The Trump Calculation
Trump is now betting that a US naval blockade can do what 50 days of airstrikes could not — break the Iranian regime through economic strangulation. Iran cannot export oil. Cannot import refined products. Cannot move goods through the strait. Cannot generate the foreign currency required to keep the regime running.
The math: at 5% of normal shipping, Iran is losing approximately $200 million per day in oil revenue. Compounding domestic protests over fuel shortages. Compounding inflation. Compounding political instability.
This is the Brian Hook playbook from the first Trump administration — maximum pressure — applied with naval force instead of just sanctions. The bet is that Iran cracks first.
Why Markets Have Not Repriced
Equity markets are still trading near all-time highs. The S and P 500 has held above 7,000. Tech earnings have dominated the news cycle. The geopolitical situation has reverted to "as bad as it was in March" but the market is acting like nothing changed.

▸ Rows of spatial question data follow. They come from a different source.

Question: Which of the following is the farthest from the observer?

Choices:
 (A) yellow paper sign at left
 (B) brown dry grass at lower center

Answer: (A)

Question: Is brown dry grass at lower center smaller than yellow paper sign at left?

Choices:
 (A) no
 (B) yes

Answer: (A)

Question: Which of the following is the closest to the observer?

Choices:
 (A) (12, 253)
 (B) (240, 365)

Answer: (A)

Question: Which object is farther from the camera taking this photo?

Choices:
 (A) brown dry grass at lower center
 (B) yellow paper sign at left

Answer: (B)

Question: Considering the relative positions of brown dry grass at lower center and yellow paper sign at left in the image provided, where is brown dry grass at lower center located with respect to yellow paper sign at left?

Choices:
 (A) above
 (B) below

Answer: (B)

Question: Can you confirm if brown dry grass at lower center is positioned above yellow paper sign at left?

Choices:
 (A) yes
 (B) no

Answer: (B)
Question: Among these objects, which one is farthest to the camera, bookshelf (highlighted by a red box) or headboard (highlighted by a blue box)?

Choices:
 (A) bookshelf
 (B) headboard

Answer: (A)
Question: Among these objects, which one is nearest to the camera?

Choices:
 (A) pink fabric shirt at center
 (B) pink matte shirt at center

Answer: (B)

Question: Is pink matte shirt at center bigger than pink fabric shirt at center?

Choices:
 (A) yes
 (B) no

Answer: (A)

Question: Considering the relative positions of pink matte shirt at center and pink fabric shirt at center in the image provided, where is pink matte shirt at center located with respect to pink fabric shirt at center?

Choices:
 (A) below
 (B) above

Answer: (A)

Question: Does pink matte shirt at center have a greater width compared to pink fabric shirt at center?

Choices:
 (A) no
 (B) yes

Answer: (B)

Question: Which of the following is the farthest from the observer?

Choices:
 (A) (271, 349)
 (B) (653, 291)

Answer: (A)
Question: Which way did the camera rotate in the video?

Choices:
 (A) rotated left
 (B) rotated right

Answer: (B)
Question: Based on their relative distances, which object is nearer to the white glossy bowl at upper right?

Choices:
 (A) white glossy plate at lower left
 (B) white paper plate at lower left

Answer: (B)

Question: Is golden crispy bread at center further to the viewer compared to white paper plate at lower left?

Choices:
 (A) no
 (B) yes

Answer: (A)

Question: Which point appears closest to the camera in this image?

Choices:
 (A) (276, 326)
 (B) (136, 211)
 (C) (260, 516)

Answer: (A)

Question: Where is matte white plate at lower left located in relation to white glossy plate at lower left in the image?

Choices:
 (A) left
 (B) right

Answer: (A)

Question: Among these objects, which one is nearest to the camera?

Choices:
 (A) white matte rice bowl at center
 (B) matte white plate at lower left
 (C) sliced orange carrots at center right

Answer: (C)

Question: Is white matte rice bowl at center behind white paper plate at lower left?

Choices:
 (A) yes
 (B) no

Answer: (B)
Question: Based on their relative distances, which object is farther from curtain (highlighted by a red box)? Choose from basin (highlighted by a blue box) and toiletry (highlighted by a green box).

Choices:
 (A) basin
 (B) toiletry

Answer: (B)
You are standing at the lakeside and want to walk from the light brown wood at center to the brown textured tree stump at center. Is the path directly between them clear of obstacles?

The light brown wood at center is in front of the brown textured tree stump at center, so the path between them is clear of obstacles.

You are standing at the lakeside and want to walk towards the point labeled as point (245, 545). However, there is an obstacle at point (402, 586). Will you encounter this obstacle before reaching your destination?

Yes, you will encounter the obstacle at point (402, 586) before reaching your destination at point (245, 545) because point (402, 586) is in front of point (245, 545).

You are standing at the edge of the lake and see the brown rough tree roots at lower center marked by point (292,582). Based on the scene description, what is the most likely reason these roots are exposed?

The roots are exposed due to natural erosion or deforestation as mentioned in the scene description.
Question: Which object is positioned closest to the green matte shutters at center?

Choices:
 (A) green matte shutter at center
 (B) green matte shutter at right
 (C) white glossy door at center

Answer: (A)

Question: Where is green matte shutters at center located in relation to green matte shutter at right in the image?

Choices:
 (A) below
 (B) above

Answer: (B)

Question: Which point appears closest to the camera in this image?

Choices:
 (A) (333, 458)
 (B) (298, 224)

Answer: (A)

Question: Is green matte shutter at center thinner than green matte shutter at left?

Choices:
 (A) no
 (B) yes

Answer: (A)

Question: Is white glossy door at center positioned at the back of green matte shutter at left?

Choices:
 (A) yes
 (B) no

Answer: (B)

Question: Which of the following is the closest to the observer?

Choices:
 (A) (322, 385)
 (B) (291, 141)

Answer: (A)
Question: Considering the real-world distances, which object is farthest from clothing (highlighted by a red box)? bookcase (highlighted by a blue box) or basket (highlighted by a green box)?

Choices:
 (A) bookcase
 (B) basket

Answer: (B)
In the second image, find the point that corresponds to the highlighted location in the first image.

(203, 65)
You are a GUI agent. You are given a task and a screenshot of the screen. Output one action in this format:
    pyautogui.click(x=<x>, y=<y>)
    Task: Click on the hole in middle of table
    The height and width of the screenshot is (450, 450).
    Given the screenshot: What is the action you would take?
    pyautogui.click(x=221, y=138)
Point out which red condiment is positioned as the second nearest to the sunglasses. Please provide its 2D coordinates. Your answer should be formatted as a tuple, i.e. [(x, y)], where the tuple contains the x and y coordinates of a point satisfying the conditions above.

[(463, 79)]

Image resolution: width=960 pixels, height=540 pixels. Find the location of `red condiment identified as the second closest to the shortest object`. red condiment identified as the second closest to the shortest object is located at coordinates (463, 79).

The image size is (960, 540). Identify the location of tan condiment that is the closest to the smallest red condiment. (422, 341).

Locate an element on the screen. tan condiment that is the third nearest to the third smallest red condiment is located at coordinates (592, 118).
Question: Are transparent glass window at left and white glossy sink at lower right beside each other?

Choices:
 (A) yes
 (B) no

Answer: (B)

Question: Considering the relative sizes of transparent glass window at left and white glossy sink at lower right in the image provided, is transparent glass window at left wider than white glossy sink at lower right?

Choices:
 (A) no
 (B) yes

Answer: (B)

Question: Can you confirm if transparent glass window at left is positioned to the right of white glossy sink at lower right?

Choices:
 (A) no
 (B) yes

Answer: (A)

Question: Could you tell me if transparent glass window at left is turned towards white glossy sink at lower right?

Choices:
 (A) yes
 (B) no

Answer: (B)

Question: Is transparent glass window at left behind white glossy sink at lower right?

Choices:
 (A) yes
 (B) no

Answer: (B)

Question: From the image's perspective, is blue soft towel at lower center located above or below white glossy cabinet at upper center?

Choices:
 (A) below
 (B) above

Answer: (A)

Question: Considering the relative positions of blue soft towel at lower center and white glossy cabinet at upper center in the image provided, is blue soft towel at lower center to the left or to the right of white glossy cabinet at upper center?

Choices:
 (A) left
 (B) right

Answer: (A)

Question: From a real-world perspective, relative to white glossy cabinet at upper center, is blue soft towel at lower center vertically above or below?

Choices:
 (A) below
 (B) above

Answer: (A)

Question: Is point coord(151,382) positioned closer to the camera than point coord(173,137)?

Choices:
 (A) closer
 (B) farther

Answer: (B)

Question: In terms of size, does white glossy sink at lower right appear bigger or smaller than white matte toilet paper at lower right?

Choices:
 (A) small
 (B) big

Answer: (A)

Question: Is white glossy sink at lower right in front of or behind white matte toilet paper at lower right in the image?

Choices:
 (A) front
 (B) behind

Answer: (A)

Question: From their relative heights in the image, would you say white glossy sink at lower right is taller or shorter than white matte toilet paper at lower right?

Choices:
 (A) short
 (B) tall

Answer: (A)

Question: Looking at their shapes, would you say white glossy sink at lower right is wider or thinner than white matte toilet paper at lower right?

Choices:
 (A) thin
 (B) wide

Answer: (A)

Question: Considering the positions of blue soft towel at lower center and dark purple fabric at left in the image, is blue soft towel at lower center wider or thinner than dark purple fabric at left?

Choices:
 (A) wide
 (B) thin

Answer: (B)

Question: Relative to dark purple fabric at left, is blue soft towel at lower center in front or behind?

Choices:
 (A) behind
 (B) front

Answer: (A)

Two reasons. First, Big Tech earnings consumed 100% of investor attention this week. Second, the AI capex story is a more powerful narrative than the war story right now. The market chooses what to look at, and right now it is choosing GPUs over geopolitics.
That ends when something makes it impossible to ignore — an Iranian attack on a US warship, a major Saudi facility hit, a sustained move in oil above $115. Until then, the disconnect persists.
The Trade Setup
If you are positioned for "war is over," you are wrong on the geopolitics and right on the markets — for now. That can flip on a single headline.
The asymmetry: limited upside if the dual blockade holds (S and P stays around 7,000), significant downside if Iran retaliates against the US blockade or hits Gulf energy infrastructure again.
Hedge accordingly. Buying oil exposure as a tail-risk hedge against the next escalation costs less than it should given the actual risk. Energy stocks are still 20% below their March highs. Defense stocks are reverting on "war is ending" narrative that does not match reality.
The market will reprice this eventually. The only question is whether it does so on a slow grind or a single catalyst.
The Honest Update
The article I wrote on April 16 about Hormuz reopening was accurate to that day. It was wrong by April 18. That is the nature of this conflict — every "deal" lasts hours, every peace announcement gets reversed, every ceasefire is "fragile." Trade the chart, not the press conference. Read the shipping data, not the Truth Social posts.
Hormuz is closed. The dual blockade is real. The war is in Day 60. None of the structural drivers have changed.